# Here's How Many Standard Drinks Are In A Mixed Drink

In the U.K., they have a pretty straightforward way of calculating their alcohol intake: They use alcohol units, which equate to 10 milliliters or 8 grams of the pure stuff, approximately enough for an average-sized adult to metabolize in an hour's time. Here in the U.S., we use the more ambiguous term "drinks." The CDC does offer guidelines, though, stating that a single drink contains 0.6 ounces or 14 grams of pure alcohol. That amounts to one 12-ounce beer at 5% ABV, a 5-ounce glass of 12% ABV wine, or 1.5 ounces of 80-proof (40% ABV) liquor. A mixed drink with a single shot of standard liquor, then, would most likely equate to one drink as defined by the CDC.

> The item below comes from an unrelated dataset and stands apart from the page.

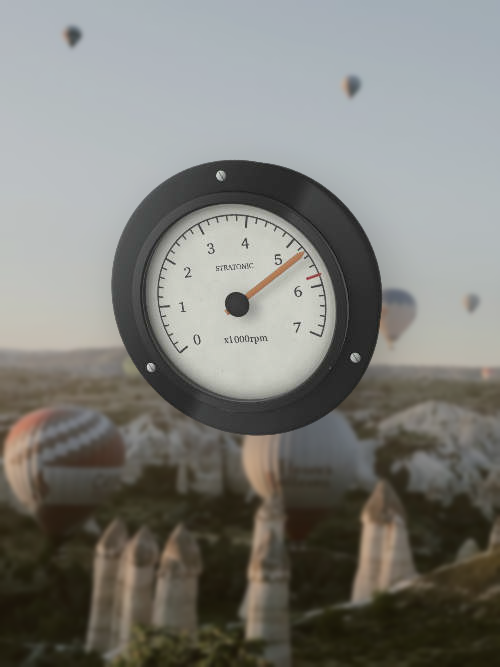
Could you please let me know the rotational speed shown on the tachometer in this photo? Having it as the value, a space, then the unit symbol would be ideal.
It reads 5300 rpm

Even so, the vague nature of the word lends itself to the kind of humor where someone will claim that they're cutting back and only having one drink, then holding up a cocktail glass the size of a 5-gallon bucket. Exaggerated as that may be, underlying the premise is the fact that the amount of alcohol in a mixed drink may vary wildly depending on the overall composition and spirits used. If your drink is made with overproof liquor, it'll have a much higher amount of alcohol than the standard version. (If it's made with Everclear, just say no.) Some drinks, like the Long Island Iced Tea, are made with a bunch of different types of booze. The answer to the question of how many drinks are in a cocktail is ... get out your calculator.

## ABV isn't everything

You can calculate your cocktail's ABV using a not-so-simple formula. (Multiply the volume of each boozy ingredient by its respective ABV to find out the individual amounts of alcohol they contain, add the values, and divide the sum by the total volume of drink.) However, this is only going to get you so far. And while it's nice that some bars have started posting the ABV of their mixed drinks on the menu, this information alone won't let you know how many standard drinks you're consuming.

If you do have access to a drink recipe, calculating the alcohol units is actually a bit simpler than determining the ABV because you don't need to include nonalcoholic mixers in the equation. Using a slightly modified version of our Between the Sheets as an example, add up the booze in the drink: 1 ounce of cognac, 1 ounce of rum, and half an ounce of triple sec. Assuming the first two are 40% ABV and the last one just 20% ABV, this equates to 2.25 ounces of 80-proof alcohol per drink. Since the CDC's standards allow for 1.5 ounces at this level, divide the amount by 1.5 and you'll find that each cocktail is the equivalent of 1 ½ standard drinks. If you were to use 151-proof rum, however, that spirit would count for double the units, making the overall cocktail a little over two drinks' worth.